Yesterday, I had the pleasure of listening to National Public Radio’s Saturday morning Weekend Edition. I turned on the radio just in time to hear clips of speeches made by Abraham Lincoln. And though I cannot quote verbatim the parts of Lincoln’s speech I found so moving, I do remember that they included language about God—God’s fatherly care, I believe. Addressing parents who had lost their sons in battle in the midst of our nation’s painful civil war, Lincoln drew upon religious language as he expressed his most profound sorrow.
As moved as I was by his rhetoric, I couldn’t help but think that today it would cause quite a stir if our public leaders drew upon their religious beliefs and values so explicitly in their public statements. Given the religious and cultural diversity of our day, we have come to think that we have to check our religious values at the door before we enter the public realm if people are going to have any chance of coming to agreement, consensus, or unity of mind. Christians can’t assume any longer that people will know what they mean if they use Christian language, which, while it may have meaning for us, may be quite unfamiliar to non-Christians.
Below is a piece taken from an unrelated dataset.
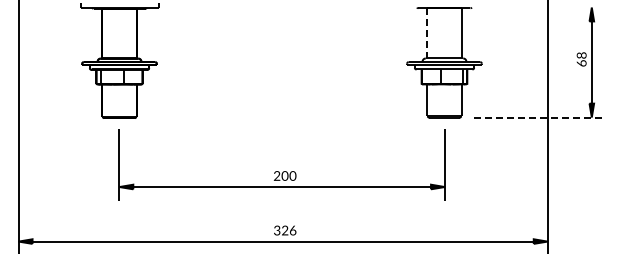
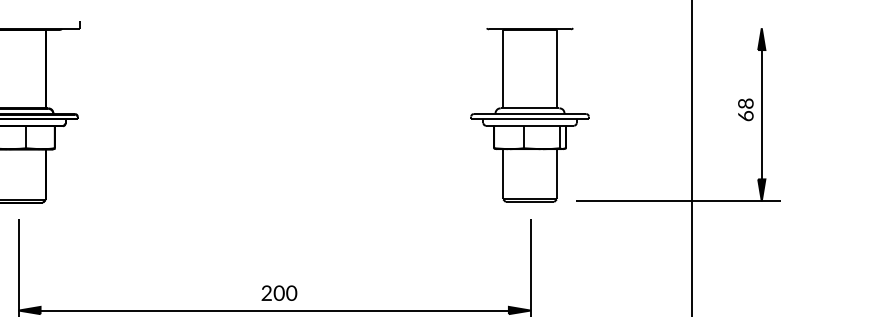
line: (427, 33) -> (503, 69), dashed -> solid
line: (539, 117) -> (679, 201), dashed -> solid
This doesn’t mean, however, that a rhetoric of reconciliation has to be shallow. Like Paul, who tried to be “all things to all people” for the sake of the gospel, we too can root our reconciling rhetoric and work in the gospel. For Christians the good news of our reconciliation with God through Jesus Christ is what makes reconciliation among persons and groups possible in the first place. Its possibility is a gift from God. Its actuality will entail our compromises, our sacrifices. As Paul exhorted us, it requires us to imitate him as he imitated Christ, not just in rhetoric, of course, but in the whole of our lives. Amen.